The developer said the facility is similar to these, separate in cooling processes, but it would not be something we don't already have right now in Milwaukee. It's only using about five gallons of water a day, we're told. It wouldn't require a substation upgrade. It would consume a similar level of power to the former Walmart. City planners say the facility's level of energy usage wouldn't result in costs being offset by residents. Those are all things we've seen in Port Washington and Mount Pleasant. These are just the realities of a large Microsoft data center, but these are not the realities of what's being proposed here.
So Addison, this might be a dumb question, but if the data center/data processing portion of this proposal is the hangup, why can't you just scrap that part. It's a small part of the land use anyway, just do everything else and find some other way to use that about 20,000 square feet. Why isn't it that easy?
Big Box is not doing great. It's not going to be easy to find a user for 160,000 square feet that was a former Walmart - that's tricky. Can it be a giant trampoline park? Maybe, but does a giant trampoline park user want to be there? Probably not, because they're not there right now. What we do know is that Affordable Family Storage wants to potentially lease this proposed library to the city for a dollar. They want to sell the land for the affordable apartments to Gorman and Co. for a dollar. So when you ask yourself what kind of low-margin, high-profit endeavors would make these deals possible, it makes sense that it's storage and data processing. Those are things that can work anywhere, they do not require a lot of foot traffic. It's a difficult place to be, but it's what makes sense.
The City Plan Commission tabled an approval decision for this proposal until next month. So what comes next?
What happens next is that at the end of July, the Plan Commission will come back together and maybe have a better idea of what they want to see. Hopefully that doesn't take seven hours, and hopefully they can get it together at that meeting because we are approaching a sort-of deadline for this project.
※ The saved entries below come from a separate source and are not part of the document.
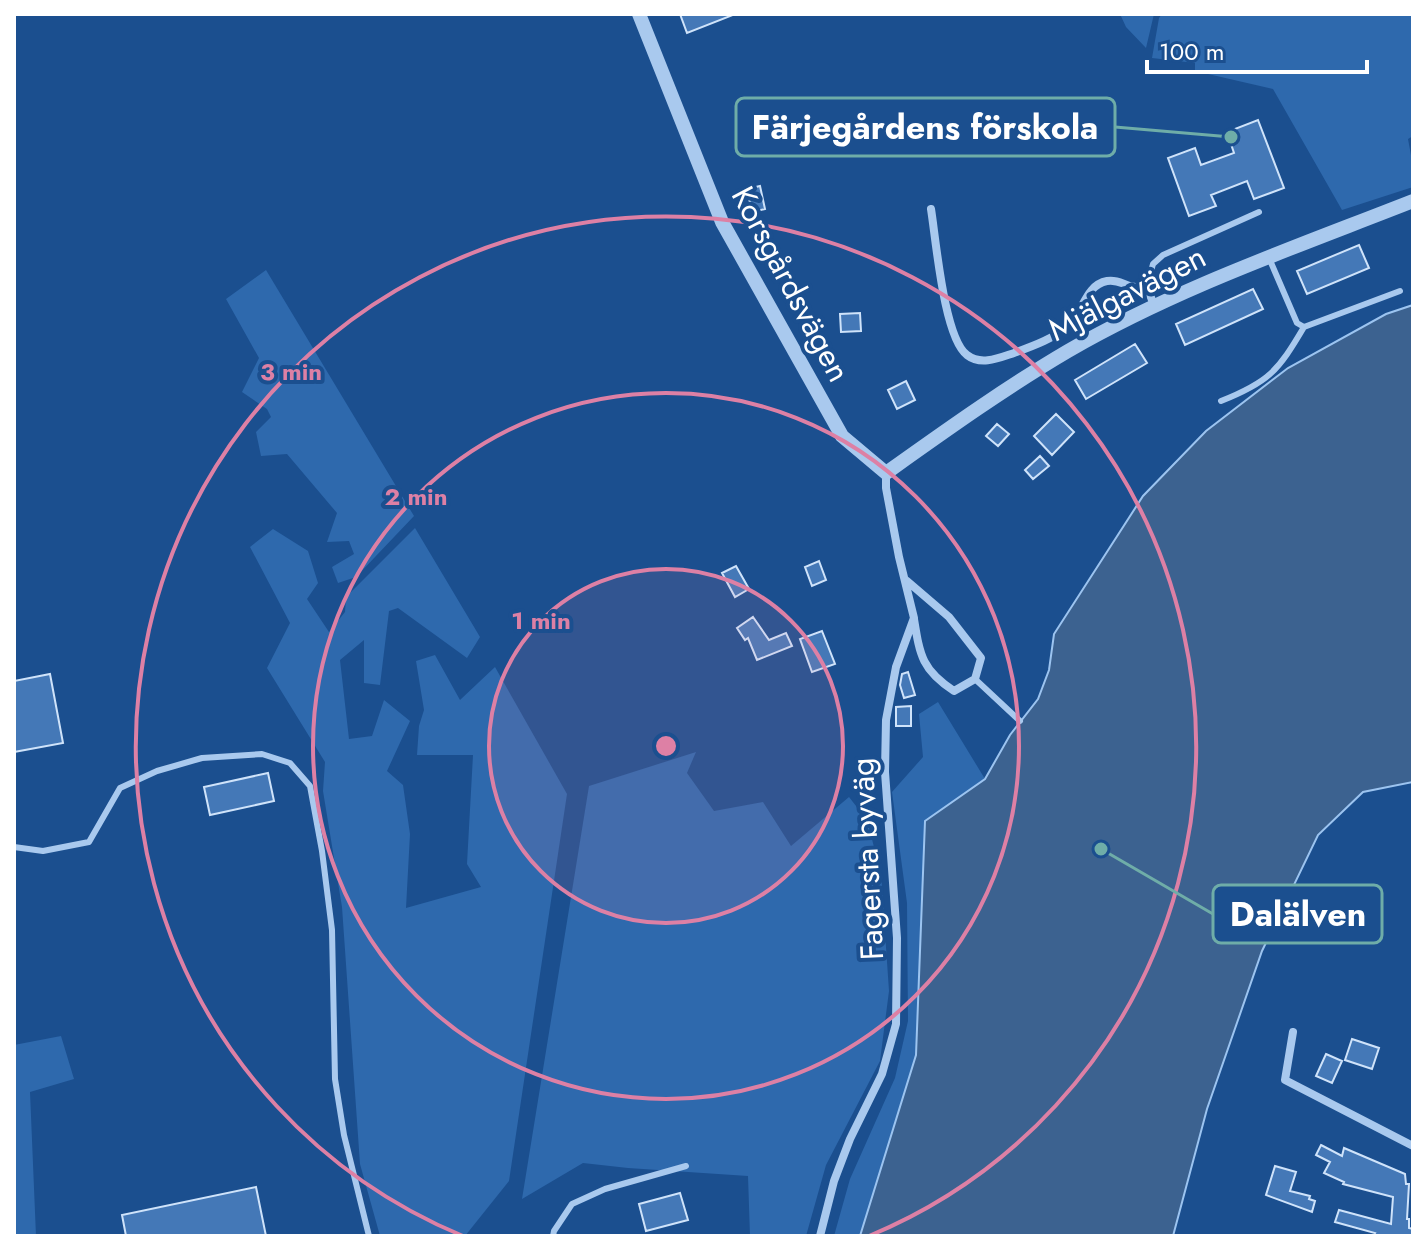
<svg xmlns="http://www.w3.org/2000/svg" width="1427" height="1250" font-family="Jost,sans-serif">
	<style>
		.green { fill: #2e69ad }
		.water { fill: #3c6290; stroke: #9cc4f0; stroke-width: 2 }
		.building { fill: #4478b7; stroke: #cfe3fa; stroke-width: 2 }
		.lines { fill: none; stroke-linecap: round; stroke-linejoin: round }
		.service { stroke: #a9c9ee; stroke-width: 6 }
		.minor { stroke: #a9c9ee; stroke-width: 8 }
		.tertiary { stroke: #a9c9ee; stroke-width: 14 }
		.ring { fill: none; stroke: #dd80a5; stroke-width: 4 }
		.labels { text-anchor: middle; stroke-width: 8; stroke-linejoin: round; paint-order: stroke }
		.street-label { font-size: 32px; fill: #fff; stroke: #1b4f8f }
		.centre { fill: #dd80a5; stroke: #1b4f8f; stroke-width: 4 }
		.ring-label { font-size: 24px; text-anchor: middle; font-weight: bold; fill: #dd80a5; stroke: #1b4f8f; stroke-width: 8; stroke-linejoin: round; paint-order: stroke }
		.leader { fill: none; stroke: #6fada8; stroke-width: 3 }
		.callout-dot { fill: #6fada8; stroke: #1b4f8f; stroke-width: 3 }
		.callout { fill: #1b4f8f; stroke: #6fada8; stroke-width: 3 }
		.callout-label { font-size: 34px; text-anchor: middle; font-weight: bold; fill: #fff }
	</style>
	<rect width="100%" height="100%" fill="#1b4f8f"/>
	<!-- green -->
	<path class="green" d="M1120 14H1154L1146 48 1126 27Z
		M1162 14H1413V136L1408 139 1413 166V187L1342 210 1273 89 1195 71V63L1152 58 1159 18Z
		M266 270 414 516 356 577 338 583 332 567 354 554 349 541 327 542 337 513 287 454 261 456 256 432 271 417 267 409 242 392 259 358 226 299Z
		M415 528 480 637 467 658 398 608 389 611 380 685 364 683V640L340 660 349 739 372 736 384 700 410 721 387 771 403 785 410 834 406 908 481 887 467 864 473 755H417L419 726 424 710 416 661 435 655 460 700 495 667 567 794 509 1181 465 1236H380L360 1164 342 907 323 791 325 762 267 668 290 623 250 547 273 529 308 551 318 583 307 599 329 632 345 612 346 597Z
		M938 702 985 779 925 821 916 1055 860 1236H834L850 1179 895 1078 908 1021 907 903 892 792 923 757 919 714Z
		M696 752 687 773 714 811 763 802 791 846 849 797 867 820 881 874 889 991 880 1061 826 1165 806 1236H750L748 1176 628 1168 583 1163 522 1199 589 786Z
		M61 1036 74 1079 30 1092 36 1236H14V1045Z"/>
	<!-- water -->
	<path class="water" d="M1413 305V782L1363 792 1318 835 1262 951 1207 1109 1173 1236H860L916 1055 925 821 985 779 1010 735 1038 699 1049 670 1054 634 1143 496 1206 431 1288 368 1386 314Z"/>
	<!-- building -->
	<path class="building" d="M680 14H732L733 15 687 33Z
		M1258 120 1284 188 1254 199 1247 181 1211 195 1216 206 1189 216 1168 158 1195 148 1201 165 1234 153 1227 132Z
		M760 186 765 209 752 212 747 189Z
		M1359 245 1369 268 1307 294 1297 271Z
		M1253 289 1263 309 1185 345 1176 324Z
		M860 313 861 331 841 332 840 314Z
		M1135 344 1147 363 1086 399 1075 380Z
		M906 381 915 400 897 409 888 390Z
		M1056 414 1074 432 1052 455 1034 436Z
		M997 424 1009 434 998 446 986 436Z
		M1040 456 1049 466 1033 479 1025 470Z
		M819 561 826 580 812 586 805 567Z
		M736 566 749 589 735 597 722 573Z
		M753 617 769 640 786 633 792 646 757 660 748 638 745 640 737 628Z
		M822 631 835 664 812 672 800 639Z
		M908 672 915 695 904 698 900 685 902 674Z
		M50 674 63 743 14 752V681Z
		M911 706V726H896V707Z
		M268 773 274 801 210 815 204 787Z
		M1352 1039 1379 1048 1372 1069 1345 1060Z
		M1326 1054 1342 1061 1332 1083 1316 1076Z
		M1321 1145 1342 1156 1344 1148 1405 1174 1406 1184H1409L1407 1219H1409V1228L1413 1229V1236H1373L1375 1233 1335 1222 1339 1210 1391 1224 1393 1197 1343 1184 1344 1182 1324 1173 1330 1162 1316 1155Z
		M1275 1166 1296 1172 1290 1191 1310 1196 1309 1199 1315 1201 1312 1212 1266 1195Z
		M256 1187 266 1236H126L122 1215Z
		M680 1193 688 1220 646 1231 639 1204Z"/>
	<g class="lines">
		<!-- service -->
		<path class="service" d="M1269 258 1297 323 1304 327 1400 291
			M1147 286 1153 264 1163 255 1259 212
			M1221 401C1269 382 1278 371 1304 327
			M975 679 1020 721
			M14 847 43 851 89 842 120 788 157 771 202 758 262 754 290 763 310 786 322 851 332 930 335 1079 344 1135 369 1236
			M553 1236 554 1231 572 1204 605 1189 686 1166"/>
		<!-- minor -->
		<path class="minor" d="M931 209C936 240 944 338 967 355 981 366 999 358 1014 353 1033 346 1053 339 1068 326 1083 313 1085 285 1107 281 1122 278 1127 291 1147 286L1154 306
			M907 581 949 617 981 658 975 679 954 691C922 670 920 656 914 619
			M1293 1032 1285 1080 1413 1146
			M820 1236 834 1181 850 1139 882 1074 896 1024 897 938 885 772 886 720 896 667 914 618 899 557 886 488V473"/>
		<!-- tertiary -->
		<path class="tertiary" d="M639 14 722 222 842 436 886 473C945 431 1005 388 1068 351 1177 288 1296 247 1413 201"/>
	</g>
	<!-- distance rings -->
	<circle cx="666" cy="746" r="177" fill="#dd80a5" fill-opacity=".12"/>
	<g class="ring">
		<circle cx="666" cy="746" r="177"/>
		<circle cx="666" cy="746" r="353"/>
		<path d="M463 1236A530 530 0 1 1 869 1236"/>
	</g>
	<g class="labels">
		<!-- street labels -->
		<g class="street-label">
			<text transform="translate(791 284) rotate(62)" y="11">Korsgårdsvägen</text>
			<text transform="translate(1127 293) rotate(-27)" y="11">Mjälgavägen</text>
			<text transform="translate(867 859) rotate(-93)" y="11">Fagersta byväg</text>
		</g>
	</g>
	<circle cx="666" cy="746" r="12" class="centre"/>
	<g class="ring-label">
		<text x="291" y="380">3 min</text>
		<text x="416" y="505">2 min</text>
		<text x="541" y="629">1 min</text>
	</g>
	<!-- callouts -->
	<path class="leader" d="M1231 137L1115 127M1101 849L1213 914"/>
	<g class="callout-dot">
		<circle cx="1231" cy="137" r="8"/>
		<circle cx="1101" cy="849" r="8"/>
	</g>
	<g class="callout">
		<rect x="736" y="98" width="379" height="58" rx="8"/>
		<rect x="1213" y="885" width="169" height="58" rx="8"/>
	</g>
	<g class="callout-label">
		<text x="925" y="139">Färjegårdens förskola</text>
		<text x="1298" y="926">Dalälven</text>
	</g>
	<!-- border -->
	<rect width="1427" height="1250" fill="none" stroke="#ffffff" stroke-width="32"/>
	<!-- scale -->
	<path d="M1147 60v12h220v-12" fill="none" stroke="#ffffff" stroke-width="4"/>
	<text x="1159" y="60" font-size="24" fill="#ffffff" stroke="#1b4f8f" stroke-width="6" paint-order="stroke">100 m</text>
</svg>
Gorman and Co., who we talked about building those apartments, would fund that project in part by housing tax credits. Those were already awarded by the state last year for phase one, and those tax credits have deadlines, use them or lose them. So their deadline is July 31. The city's own director of development, Lafayette Crump, said at the meeting that if the Plan Commission doesn't approve the deviation at its next meeting, as well as a separate approval for changes to the Walmart site itself, that project could be in peril or at the very least, subject to a costly extension process. You know, affordable housing, it doesn't have big margins.